2015-09-30 19:25:23 | B,日々の恐怖



  日々の恐怖 9月30日 ベランダからの景色



 小さい頃だった。
俺の父親は出張の多い仕事で家を空けることが多かった。
母親が何かの病気で手術することになって、その間、一ヶ月ぐらい祖父母の家に預けられていたことがあった。
 祖父母の家は政令指定都市だが中央から離れていて、まだ周囲には田んぼが残ったようなところだった。
割と直ぐに同じような年頃の友達が出来て、近所の公園でよく遊んでいた。
 ある日いつものように公園に行ったら、何故かその日は誰もいなくて、

“ まあ、そのうち誰か来るだろう。”

と、ひとりでブランコ漕いで遊んでいた。
 すると、同じ年ぐらいの知らない男の子A君がやってきて、その子も一人だったから、一緒に靴飛ばし( 立ち漕ぎしながら靴を遠くに飛ばしたもん勝ちって遊び)をした。
 しばらく遊んで、時間も遅くなって来てA君が、

「 もう家に帰るけど、俺んちに来ないか?」

って言われて、一緒に付いて行った。
 そこは5階建てか6階建てか忘れたけれど、それぐらいの高さの古い社宅だった。
エレベーターがなくて階段で競争しながら駆け上がって行った。
 最上階のA君の家に入ったあと、ベランダに出て町を見渡して、

「 あそこがさっきの公園だよ。」

って教えて貰った。
 その公園から目で辿って祖父母の家も見つけた。
俺んちは一戸建てだったし、祖父母の家も一戸建てだったから、社宅とかすごく珍しくて面白かった。
 その日はそれだけだったけれど、

「 今度来た時は、屋上に連れてってあげるよ。」

って言われて、なんかワクワクして楽しみにしていた。
 でも、その日、祖父母と夜ごはんを食べながら、A君との約束の話をしたら、祖父母ともに首を傾げていた。

「 その辺に社宅なんかない。」

って言うんだ。

「 あったってば、自分の足で階段駆け上がったし。
ベランダからの景色も目に焼き付いてるし。
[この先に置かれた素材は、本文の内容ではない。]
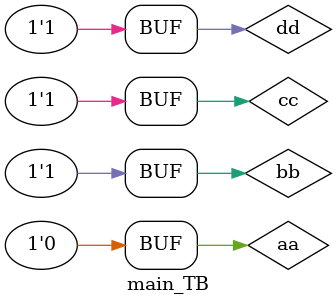
<source format=sv>
`timescale 1ns/1ns
module main(input a, b, c, d, output w);
	wire i, j, k, l, m;
	nand #(14, 10) NA1(i, a, b);
	nand #(14, 10) NA2(j, d, i);
	nand #(14, 10) NA3(k, l, m);
	nand #(14, 10) NA4(w, j, k);
	not #(7, 9) NO1(l, c);
	not #(7, 9) NO2(m, d);
endmodule

module main_TB();
	reg aa = 0, bb = 1, cc = 0, dd = 1;
	wire w;
	main M1(aa, bb, cc, dd, w);
	initial begin
		#100 aa = 1;
		#100 cc = 1;
		#100 aa = 0;
	end
endmodule
</source>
」

 でも翌朝、祖父と一緒に記憶を辿りながら、家から少し離れたその辺りを探したけれど、本当に一戸建てか2階建てのアパートしかなかった。

“ そんなはずない!”

と思って、なんだか説明できないような感情が襲ってきて、悔しくてわーわー泣いた。
 しかし、結局その日の昼に父が迎えに来て、

「 母が元気になったよ!」

って言われたら、もう嬉しくて、そんなことはすっかり忘れてしまった。


 中学に入った年に祖母が亡くなり、そのお通夜の時にそのことを思い出して、祖父に、

「 本当に社宅に上って、ベランダから町を眺めた。」

って話したら、祖父もその時のこと覚えていて、実際のところどうなのか分からないし怖がるといけないと思って黙っていたけど、社宅はあったらしい。
 ただし、その5年も前に取り壊されていたそうだ。
その社宅で何があったのか分からないけれど、取り壊しになったあと、しばらく子供の幽霊が出るという噂話はあったらしい。
 だけど、その話を聞いても俺は何故か怖いと言う感情にはならなかった。
A君との思い出は現実だったのか夢だったのか分からないが、俺に兄弟がいないせいか、すごく楽しくて今思い出しても、ベランダから見た景色もA君の笑顔も覚えている。
だから、もう思い出の一つとして残しておくことにしている。